To be done: Count the lines in the entries below that contain the string "context", matching case exactly, and reply with the number alone.

— start Input rows —

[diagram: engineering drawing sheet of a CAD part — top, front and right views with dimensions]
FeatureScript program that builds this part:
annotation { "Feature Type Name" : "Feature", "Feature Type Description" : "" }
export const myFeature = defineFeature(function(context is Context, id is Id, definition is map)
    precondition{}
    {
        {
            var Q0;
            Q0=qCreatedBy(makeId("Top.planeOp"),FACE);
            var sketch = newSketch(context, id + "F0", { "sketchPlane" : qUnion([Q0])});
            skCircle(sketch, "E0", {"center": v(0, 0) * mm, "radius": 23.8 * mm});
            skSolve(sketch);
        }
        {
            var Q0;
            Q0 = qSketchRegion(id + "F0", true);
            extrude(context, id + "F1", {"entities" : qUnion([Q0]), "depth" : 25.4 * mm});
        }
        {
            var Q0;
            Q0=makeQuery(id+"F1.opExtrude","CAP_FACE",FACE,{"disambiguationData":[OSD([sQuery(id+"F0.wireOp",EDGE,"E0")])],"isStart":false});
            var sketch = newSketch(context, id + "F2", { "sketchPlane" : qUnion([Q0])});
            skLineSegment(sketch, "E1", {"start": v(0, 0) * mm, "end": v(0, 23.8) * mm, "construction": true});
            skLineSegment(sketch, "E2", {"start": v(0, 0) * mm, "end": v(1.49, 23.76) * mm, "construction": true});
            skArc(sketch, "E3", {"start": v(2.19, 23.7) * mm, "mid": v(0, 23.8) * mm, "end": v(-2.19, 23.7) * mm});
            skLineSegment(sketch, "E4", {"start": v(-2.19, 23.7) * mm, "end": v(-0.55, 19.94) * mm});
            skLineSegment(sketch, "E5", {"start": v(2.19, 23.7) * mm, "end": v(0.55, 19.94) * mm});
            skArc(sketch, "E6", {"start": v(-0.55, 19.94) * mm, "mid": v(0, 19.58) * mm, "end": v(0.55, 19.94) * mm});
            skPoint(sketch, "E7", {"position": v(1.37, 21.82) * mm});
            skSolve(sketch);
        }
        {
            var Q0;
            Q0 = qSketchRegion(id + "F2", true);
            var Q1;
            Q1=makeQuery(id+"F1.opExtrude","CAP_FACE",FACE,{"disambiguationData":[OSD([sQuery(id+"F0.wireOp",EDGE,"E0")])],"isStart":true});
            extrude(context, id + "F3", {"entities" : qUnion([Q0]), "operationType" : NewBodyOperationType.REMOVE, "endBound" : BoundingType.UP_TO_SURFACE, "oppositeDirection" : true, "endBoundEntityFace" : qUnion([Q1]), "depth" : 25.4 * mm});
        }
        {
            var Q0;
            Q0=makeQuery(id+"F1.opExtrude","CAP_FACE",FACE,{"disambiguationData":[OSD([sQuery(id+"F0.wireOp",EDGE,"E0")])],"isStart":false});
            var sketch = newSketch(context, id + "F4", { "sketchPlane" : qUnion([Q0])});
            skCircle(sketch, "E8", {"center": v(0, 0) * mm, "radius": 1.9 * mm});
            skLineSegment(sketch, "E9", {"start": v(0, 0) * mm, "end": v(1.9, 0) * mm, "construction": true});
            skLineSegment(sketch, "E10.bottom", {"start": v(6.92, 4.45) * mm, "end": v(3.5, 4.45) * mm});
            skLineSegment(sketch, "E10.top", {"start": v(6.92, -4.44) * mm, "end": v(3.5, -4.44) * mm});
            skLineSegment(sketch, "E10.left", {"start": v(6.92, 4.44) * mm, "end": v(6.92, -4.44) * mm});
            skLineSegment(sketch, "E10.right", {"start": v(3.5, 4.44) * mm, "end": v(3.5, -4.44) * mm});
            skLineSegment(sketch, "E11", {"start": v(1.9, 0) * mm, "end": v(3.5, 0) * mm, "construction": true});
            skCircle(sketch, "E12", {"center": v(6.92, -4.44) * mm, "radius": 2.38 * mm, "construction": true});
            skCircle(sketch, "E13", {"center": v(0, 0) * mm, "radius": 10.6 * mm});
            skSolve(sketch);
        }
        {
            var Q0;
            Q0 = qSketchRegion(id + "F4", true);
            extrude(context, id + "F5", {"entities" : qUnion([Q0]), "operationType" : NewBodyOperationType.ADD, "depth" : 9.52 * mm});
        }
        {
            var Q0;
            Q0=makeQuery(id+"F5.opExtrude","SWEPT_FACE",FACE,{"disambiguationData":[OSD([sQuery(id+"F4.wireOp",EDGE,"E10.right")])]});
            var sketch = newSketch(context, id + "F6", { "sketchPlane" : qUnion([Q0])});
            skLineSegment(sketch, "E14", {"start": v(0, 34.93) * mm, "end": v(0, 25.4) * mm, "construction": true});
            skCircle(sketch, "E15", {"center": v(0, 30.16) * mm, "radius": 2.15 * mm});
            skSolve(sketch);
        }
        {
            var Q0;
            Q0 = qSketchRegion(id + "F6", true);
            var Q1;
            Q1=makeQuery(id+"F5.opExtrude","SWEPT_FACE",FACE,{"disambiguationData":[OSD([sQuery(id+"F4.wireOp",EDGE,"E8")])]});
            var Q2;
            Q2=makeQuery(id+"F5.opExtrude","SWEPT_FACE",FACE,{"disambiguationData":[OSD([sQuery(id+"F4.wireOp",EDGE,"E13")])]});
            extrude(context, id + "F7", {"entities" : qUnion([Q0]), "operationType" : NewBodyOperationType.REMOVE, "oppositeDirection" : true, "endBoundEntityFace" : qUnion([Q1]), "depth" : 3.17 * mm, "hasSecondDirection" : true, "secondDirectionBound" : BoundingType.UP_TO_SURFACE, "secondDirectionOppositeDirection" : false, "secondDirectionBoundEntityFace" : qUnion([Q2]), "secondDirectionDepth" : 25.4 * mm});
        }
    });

— end Input rows —

Expected output: 9